> **Task details**
Pick up the abstract on ambulance staff mental wellbeing after its last sentence and keep writing it.

Background Across Emergency Medical Service (EMS) organisations the high prevalence of poor employee mental health, elevated risk of employee suicide and cultural stigma, bring to the fore the need for tools that enable EMS staff to self-identify, articulate, and disclose their mental wellbeing status.

Methods The aim of this project was to develop a visual aid, tailored to the EMS sector, to enable ambulance employees to self-identify their own mental wellbeing status. A literature review of available English-language, adult population articles relating to mental health continua in the ambulance context was conducted in July 2021. Electronic databases Cochrane Central Register of Controlled Trials, Cochrane Database of Systematic Reviews, Embase, Epistemenikos, Medline, Prospero, PsycINFO, Scopus and Google Scholar were searched from 2002. Existing mental health continua utilised by EMS organisations were examined and alongside the identified database articles, an expert working group created through stakeholder mapping, debated findings and developed an ambulance specific continuum.

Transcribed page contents
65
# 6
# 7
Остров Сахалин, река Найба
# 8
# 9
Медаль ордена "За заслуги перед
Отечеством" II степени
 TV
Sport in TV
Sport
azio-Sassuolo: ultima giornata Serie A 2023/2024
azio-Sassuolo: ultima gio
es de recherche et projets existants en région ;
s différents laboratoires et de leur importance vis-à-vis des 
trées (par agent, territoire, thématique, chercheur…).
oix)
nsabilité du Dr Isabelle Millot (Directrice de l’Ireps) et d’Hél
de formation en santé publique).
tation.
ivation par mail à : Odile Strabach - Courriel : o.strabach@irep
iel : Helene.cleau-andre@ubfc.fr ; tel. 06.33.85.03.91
...
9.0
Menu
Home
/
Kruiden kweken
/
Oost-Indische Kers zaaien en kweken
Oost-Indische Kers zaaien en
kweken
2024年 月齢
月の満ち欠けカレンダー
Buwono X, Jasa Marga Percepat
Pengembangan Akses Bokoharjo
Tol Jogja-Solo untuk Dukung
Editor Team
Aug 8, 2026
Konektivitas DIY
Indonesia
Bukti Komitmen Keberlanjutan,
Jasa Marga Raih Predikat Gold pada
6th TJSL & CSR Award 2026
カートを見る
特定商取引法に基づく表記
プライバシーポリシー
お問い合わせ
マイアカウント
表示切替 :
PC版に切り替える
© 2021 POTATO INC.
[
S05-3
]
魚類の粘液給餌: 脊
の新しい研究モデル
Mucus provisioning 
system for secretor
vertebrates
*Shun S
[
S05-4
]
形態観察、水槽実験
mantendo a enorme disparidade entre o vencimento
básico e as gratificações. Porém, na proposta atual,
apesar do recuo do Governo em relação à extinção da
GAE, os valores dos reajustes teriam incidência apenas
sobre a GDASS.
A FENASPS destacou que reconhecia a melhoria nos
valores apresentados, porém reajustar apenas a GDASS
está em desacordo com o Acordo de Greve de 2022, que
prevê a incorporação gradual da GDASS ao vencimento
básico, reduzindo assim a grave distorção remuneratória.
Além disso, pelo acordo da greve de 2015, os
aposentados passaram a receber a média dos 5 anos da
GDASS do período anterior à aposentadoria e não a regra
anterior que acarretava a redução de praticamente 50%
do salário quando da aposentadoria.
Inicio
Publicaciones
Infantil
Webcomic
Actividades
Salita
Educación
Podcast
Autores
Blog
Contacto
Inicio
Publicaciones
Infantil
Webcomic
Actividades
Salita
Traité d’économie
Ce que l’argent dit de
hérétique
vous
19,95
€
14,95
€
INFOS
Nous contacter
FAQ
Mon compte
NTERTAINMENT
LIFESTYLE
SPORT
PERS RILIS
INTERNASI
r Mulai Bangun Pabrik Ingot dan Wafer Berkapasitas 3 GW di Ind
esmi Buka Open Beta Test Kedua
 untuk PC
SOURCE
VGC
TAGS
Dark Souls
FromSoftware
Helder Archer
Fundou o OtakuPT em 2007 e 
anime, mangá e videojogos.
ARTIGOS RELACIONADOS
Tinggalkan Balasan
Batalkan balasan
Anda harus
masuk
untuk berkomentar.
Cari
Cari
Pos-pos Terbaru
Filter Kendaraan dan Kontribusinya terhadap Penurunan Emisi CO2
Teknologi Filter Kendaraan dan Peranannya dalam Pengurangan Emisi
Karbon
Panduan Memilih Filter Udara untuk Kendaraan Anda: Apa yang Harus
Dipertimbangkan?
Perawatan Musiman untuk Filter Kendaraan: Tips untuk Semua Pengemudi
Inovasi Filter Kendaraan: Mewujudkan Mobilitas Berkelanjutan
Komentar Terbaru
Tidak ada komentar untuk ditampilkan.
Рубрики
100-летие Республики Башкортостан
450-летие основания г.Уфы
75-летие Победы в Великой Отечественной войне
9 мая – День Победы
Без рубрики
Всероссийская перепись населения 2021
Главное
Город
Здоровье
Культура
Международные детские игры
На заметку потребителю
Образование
==
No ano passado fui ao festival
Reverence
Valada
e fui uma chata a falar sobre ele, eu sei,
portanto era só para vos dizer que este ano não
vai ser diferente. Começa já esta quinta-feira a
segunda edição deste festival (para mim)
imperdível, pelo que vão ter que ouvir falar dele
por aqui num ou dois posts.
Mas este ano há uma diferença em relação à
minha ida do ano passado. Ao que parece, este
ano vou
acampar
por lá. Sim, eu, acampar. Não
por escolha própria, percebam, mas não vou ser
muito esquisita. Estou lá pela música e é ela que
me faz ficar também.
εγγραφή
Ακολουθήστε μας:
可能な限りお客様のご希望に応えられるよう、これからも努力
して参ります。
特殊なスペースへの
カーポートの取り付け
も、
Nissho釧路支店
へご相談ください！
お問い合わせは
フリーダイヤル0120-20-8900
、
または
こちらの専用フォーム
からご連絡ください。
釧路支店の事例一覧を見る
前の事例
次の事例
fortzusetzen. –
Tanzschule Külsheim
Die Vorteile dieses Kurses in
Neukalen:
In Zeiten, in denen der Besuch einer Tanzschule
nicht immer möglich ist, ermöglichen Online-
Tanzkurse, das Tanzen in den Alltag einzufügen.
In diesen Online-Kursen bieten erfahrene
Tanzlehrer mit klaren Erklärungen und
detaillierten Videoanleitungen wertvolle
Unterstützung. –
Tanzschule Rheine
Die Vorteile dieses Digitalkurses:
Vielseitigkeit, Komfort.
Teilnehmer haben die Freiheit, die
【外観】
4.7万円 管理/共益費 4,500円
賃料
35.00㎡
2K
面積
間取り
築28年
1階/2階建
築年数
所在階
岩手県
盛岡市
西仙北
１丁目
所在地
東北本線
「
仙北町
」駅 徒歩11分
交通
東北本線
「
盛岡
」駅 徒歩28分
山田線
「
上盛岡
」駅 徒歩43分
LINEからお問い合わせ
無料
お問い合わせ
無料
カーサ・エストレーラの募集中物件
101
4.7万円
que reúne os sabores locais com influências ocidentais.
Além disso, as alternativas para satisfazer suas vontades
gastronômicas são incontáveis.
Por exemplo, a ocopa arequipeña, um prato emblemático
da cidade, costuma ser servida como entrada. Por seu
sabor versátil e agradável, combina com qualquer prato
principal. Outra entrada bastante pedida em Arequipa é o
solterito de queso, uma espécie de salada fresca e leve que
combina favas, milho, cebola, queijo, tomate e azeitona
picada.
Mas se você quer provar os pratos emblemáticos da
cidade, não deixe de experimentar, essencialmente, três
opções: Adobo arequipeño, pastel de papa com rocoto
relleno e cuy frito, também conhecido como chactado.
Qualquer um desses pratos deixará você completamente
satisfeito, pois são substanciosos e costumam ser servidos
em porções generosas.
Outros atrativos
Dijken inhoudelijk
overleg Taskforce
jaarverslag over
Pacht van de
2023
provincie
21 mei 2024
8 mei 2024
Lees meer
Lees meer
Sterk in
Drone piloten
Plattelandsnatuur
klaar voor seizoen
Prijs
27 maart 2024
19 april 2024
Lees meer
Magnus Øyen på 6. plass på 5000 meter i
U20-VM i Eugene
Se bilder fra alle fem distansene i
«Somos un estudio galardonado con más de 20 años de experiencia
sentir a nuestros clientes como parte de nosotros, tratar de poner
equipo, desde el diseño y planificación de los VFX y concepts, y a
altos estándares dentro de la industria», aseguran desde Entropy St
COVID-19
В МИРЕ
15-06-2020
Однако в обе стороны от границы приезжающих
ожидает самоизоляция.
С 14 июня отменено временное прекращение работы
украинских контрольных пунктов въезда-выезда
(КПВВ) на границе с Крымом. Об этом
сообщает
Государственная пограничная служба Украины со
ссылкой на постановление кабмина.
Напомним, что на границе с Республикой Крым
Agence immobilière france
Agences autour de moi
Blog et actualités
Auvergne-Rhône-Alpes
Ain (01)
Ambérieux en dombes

> **Reply**
Results A descriptive narrative of the included studies was produced. Several factors for supporting wellbeing, such as regular eating and sleeping patterns, are not achievable for irregular EMS shift work and would likely create a barrier to participation. Factors such as concise, inclusive, de-stigmatising and appropriate language and taking a holistic view towards employee mental wellbeing were identified as important. A visual four-point continuum of wellbeing consisting of Thriving, surviving, struggling and ‘in crisis’, anchored by five holistic elements of emotional, psychosocial, social, physical wellbeing and addiction was developed. Elements such sleep hygiene moderated by shift work were included. Four suggested supportive techniques are provided to align with the four continuum self-identification points.

Conclusions Evidence suggests that a visual continuum can promote a shared understanding of fluctuating mental health and reduces stigma. Although it is recommended that this tool is disseminated and adopted by EMS, given the lack of validation and evaluation for visual mental health continua identified in the literature, evaluation of adoption, acceptability and effectiveness should be prioritised.